# The Olympic Classical Lifts...



## BrotherIron (Apr 20, 2020)

I see a lot of people lately getting interested in learning and incorporating the Snatch and Clean & Jerk into their routines.  Now, it's great that we have more and more people getting enthusiastic about Olympic Weightlifting but the fact is if you don't have the proper equipment (platform, bumper plates, Olympic weightlifting bar, shoes) and proper coaching you are just setting yourself up for a bad injury.  It's only a matter of time.  Many of us get injured even with proper equipment, technique, and coaching.  

 Instead, what I feel is a safer course of action is to incorporate the Olympic weightlifting assisting movements into your program.  Science has shown that they are at least 85% as effective as the classical lifts and their variations (muscle, power, and full squat positioning).  The risk of injury is far less when performing the assisting lifts and you can even learn most to a degree on your own since Olympic weightlifting coaches are few and far between.  

 Some of the Olympic assisting lifts include:
 -Olympic Back Squat
 -Olympic Front Squat
 -Snatch Pulls (from floor, hang, scarecrow position, or blocks)
 -Clean Pulls (from floor, hang, scarecrow position, or blocks)
 -Snatch High Pulls
 -Clean High Pulls
 -Overhead Squats
 -Overhead Lunges
 -RDL's (with snatch or clean grip)
 -Bradford Press
 -Pulls from the floor to knee (snatch or clean grip)
 -Good Morning / Squat Combination
 -Olympic Back Squat + Snatch Grip Behind Neck Press

 and there are many many more

 I have seen a lot of lifters get injured lately b/c they didn't have the proper equipment and/or the proper technique.  The reality is if you're not going to compete in Olympic weightlifting you are much better off performing the assisting lifts.  Most people lack the shoulder, hip, knee, ankle flexibility that is require for proper execution of the classical lifts.

 If you're looking for some variation to your training and really want to push yourself try some of these assisting lifts and I think you'll be pleasantly surprised how much carry over they have to other main lifts like bench, shoulder press, squatting, deadlifting, etc.​


----------



## CJ (Apr 20, 2020)

Or fukk it, just throw some reds on there and full snatch in your running shoes. :32 (20):


----------



## BrotherIron (Apr 21, 2020)

CJ275 said:


> Or fukk it, just throw some reds on there and full snatch in your running shoes. :32 (20):



LMAO...

Did you ever see the old video of the Bulgarian Team lifting in flip flops?  

There was a guy last year who snatched 150 or more in some nike metcons at a big lifting meet.  It was in Europe I want to say but I don't believe it was at Worlds.  It may have been.  It was some Asian lifter.


----------



## CJ (Apr 21, 2020)

BrotherIron said:


> LMAO...
> 
> Did you ever see the old video of the Bulgarian Team lifting in flip flops?
> 
> There was a guy last year who snatched 150 or more in some nike metcons at a big lifting meet.  It was in Europe I want to say but I don't believe it was at Worlds.  It may have been.  It was some Asian lifter.



I did see the Metcons lift!
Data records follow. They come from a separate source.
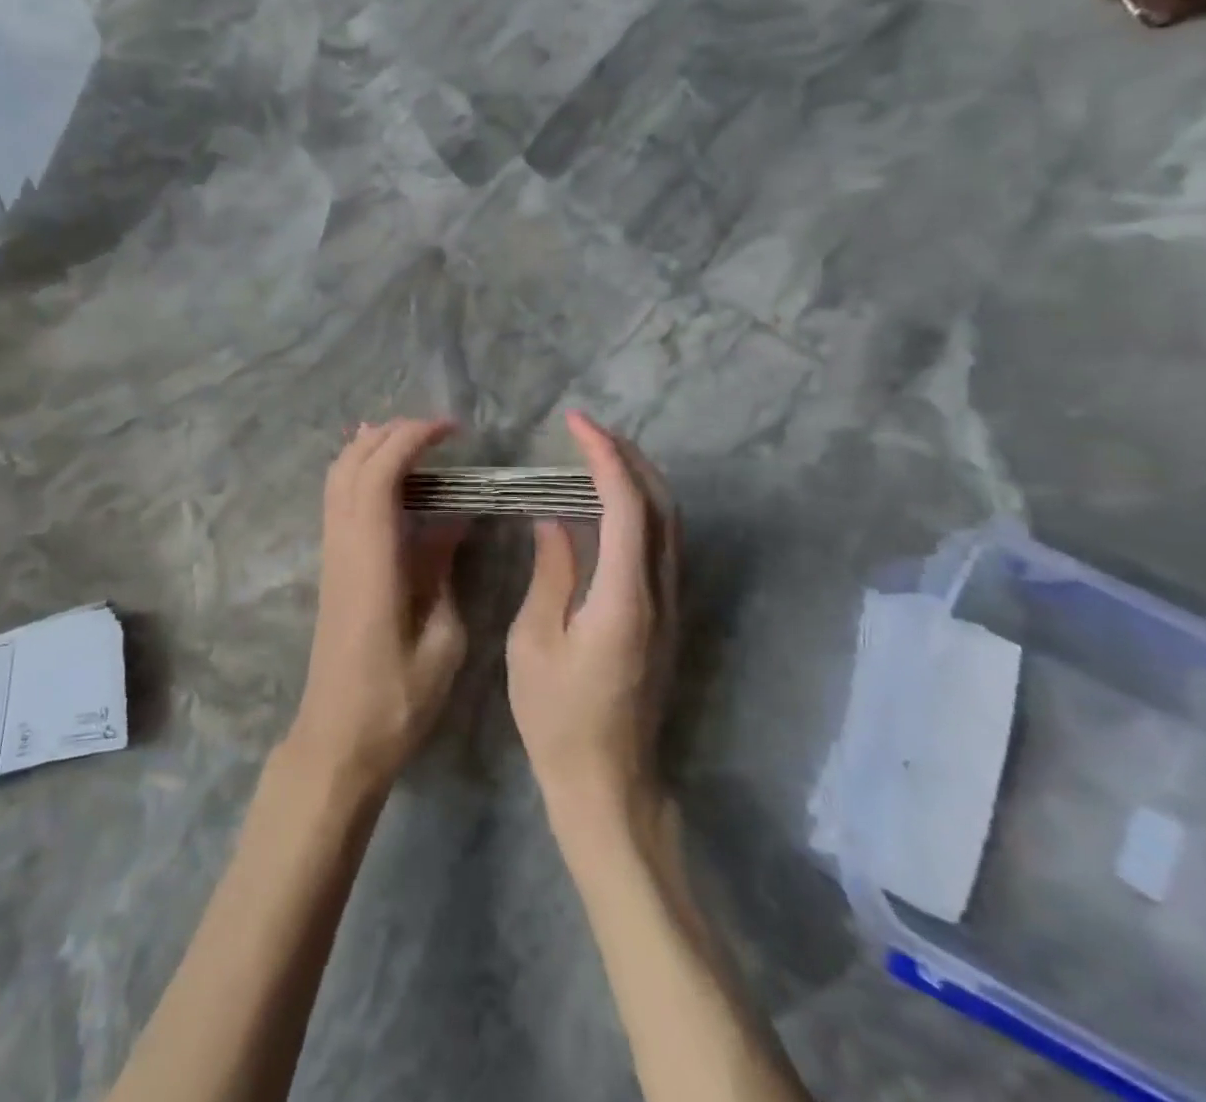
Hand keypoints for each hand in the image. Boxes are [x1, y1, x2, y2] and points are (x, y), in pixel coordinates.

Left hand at [287, 418, 469, 792]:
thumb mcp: (442, 639)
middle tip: (438, 430)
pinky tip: (385, 478)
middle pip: (352, 463)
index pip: (380, 474)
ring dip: (371, 447)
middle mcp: (343, 545)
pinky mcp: (331, 566)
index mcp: (372, 559)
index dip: (412, 439)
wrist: (337, 739)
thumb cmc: (397, 700)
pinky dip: (359, 472)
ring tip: (413, 440)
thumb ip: (445, 570)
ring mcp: (331, 554)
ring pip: (338, 477)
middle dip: (392, 433)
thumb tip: (455, 520)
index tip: (452, 431)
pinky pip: (337, 500)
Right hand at [507, 411, 677, 824]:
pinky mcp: (665, 616)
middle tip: (586, 430)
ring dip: (637, 478)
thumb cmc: (558, 717)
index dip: (603, 457)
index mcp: (623, 598)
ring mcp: (670, 605)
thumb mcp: (535, 642)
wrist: (608, 782)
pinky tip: (606, 504)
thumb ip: (552, 572)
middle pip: (660, 504)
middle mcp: (659, 593)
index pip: (626, 505)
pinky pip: (660, 544)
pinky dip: (638, 508)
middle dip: (628, 456)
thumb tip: (554, 519)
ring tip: (595, 454)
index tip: (576, 424)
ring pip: (668, 522)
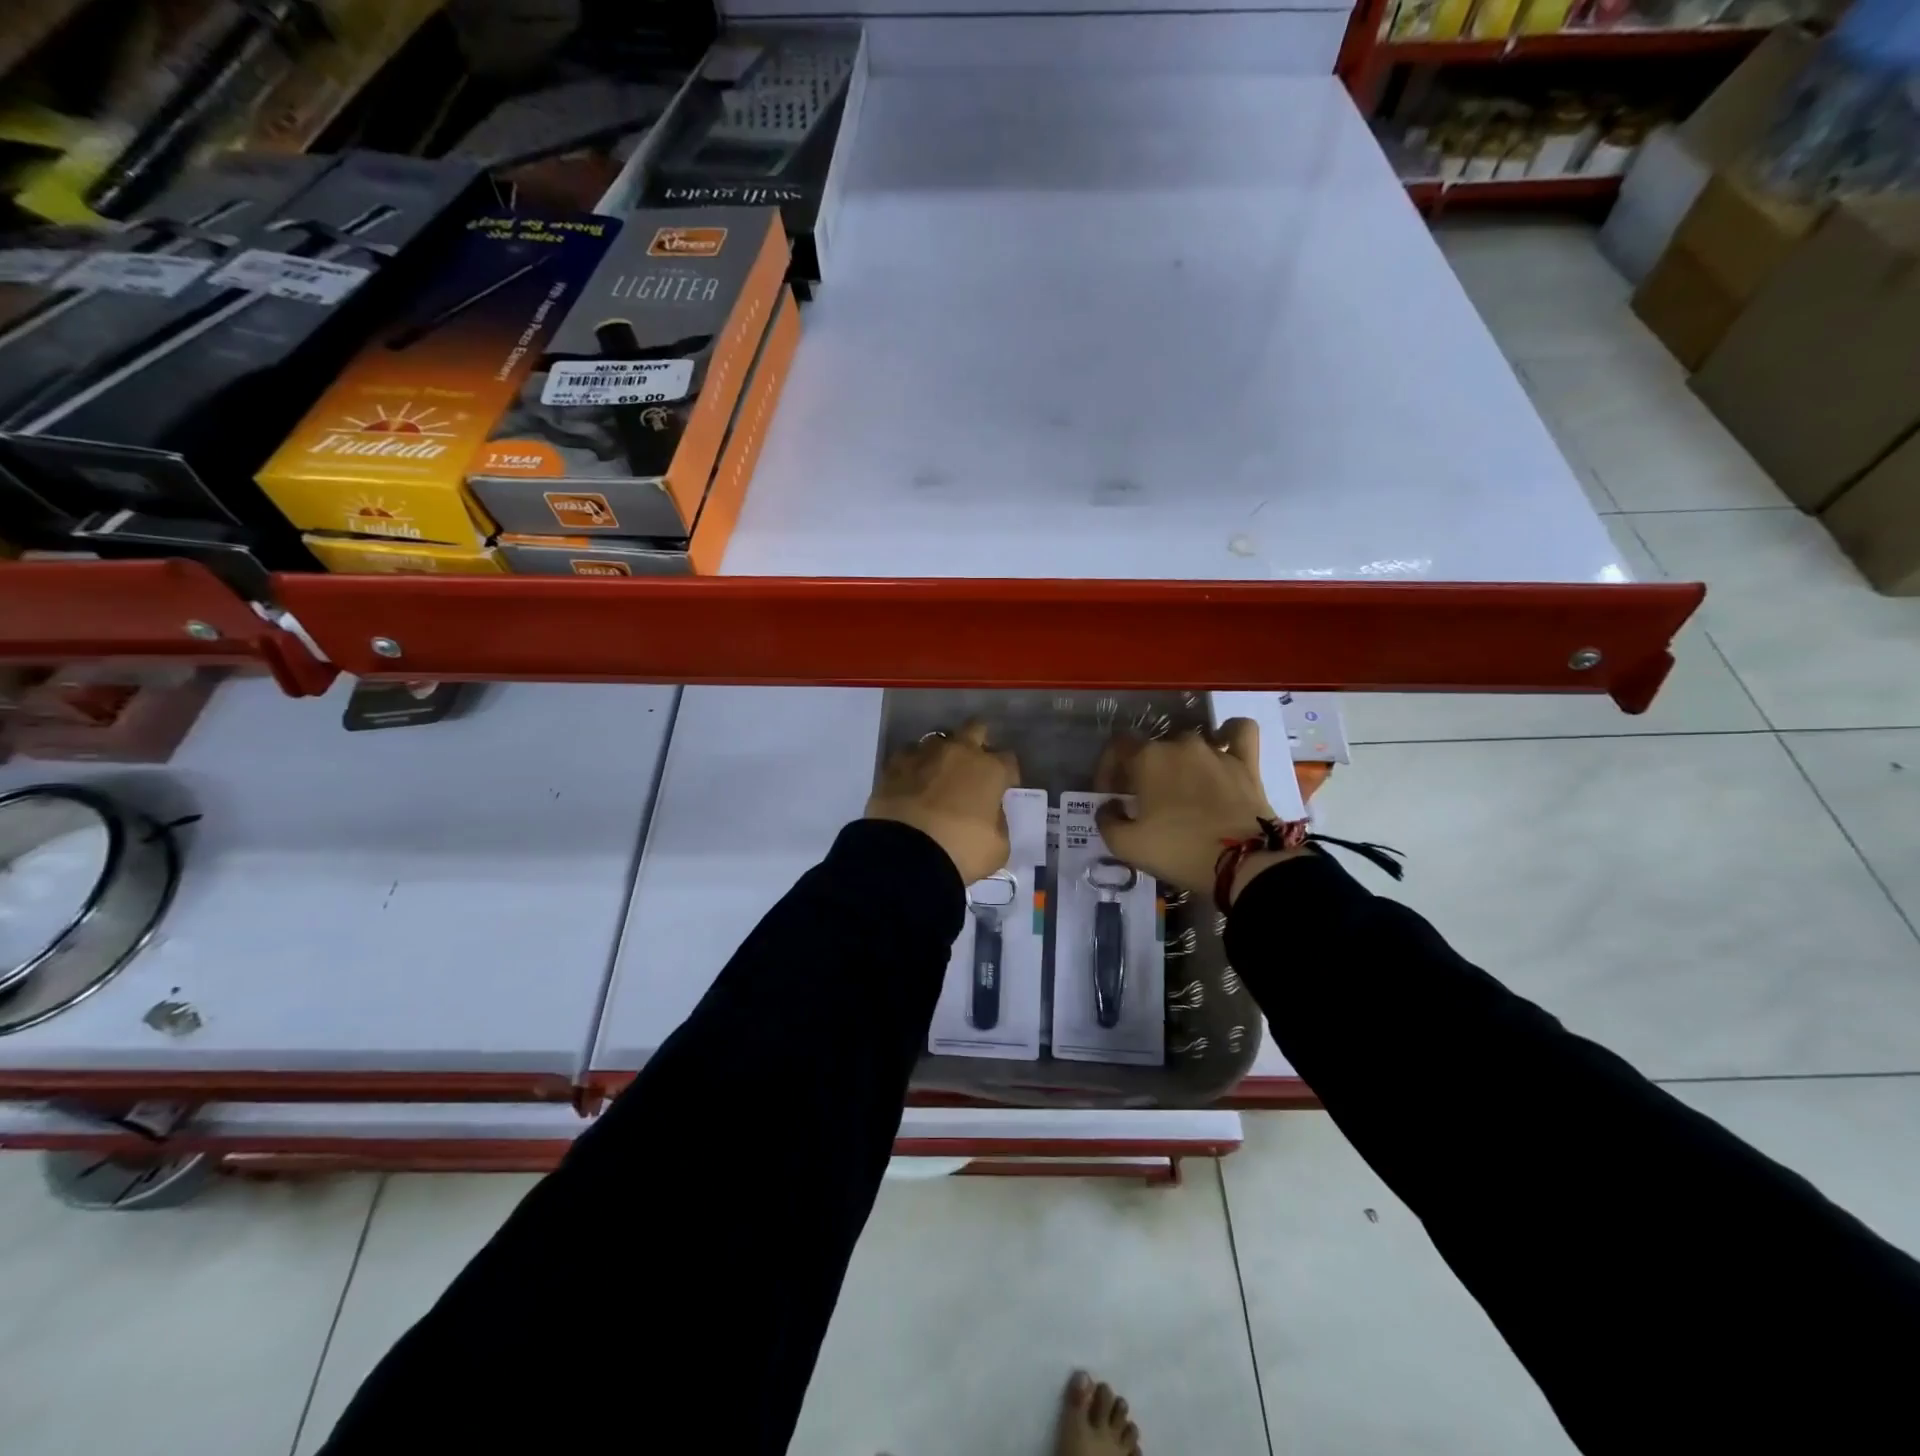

The range of motion in some of those guys ankles is amazing.

Sometimes I doubt you could slide a piece of paper between their ass and the floor.


----------



## BrotherIron (Apr 26, 2020)

CJ275 said:


> I did see the Metcons lift! The range of motion in some of those guys ankles is amazing.
> 
> Sometimes I doubt you could slide a piece of paper between their ass and the floor.



Funny you mention that, I was at an American Open back in the day (over 10yrs ago) and a lifter's ass did in fact hit the floor.


----------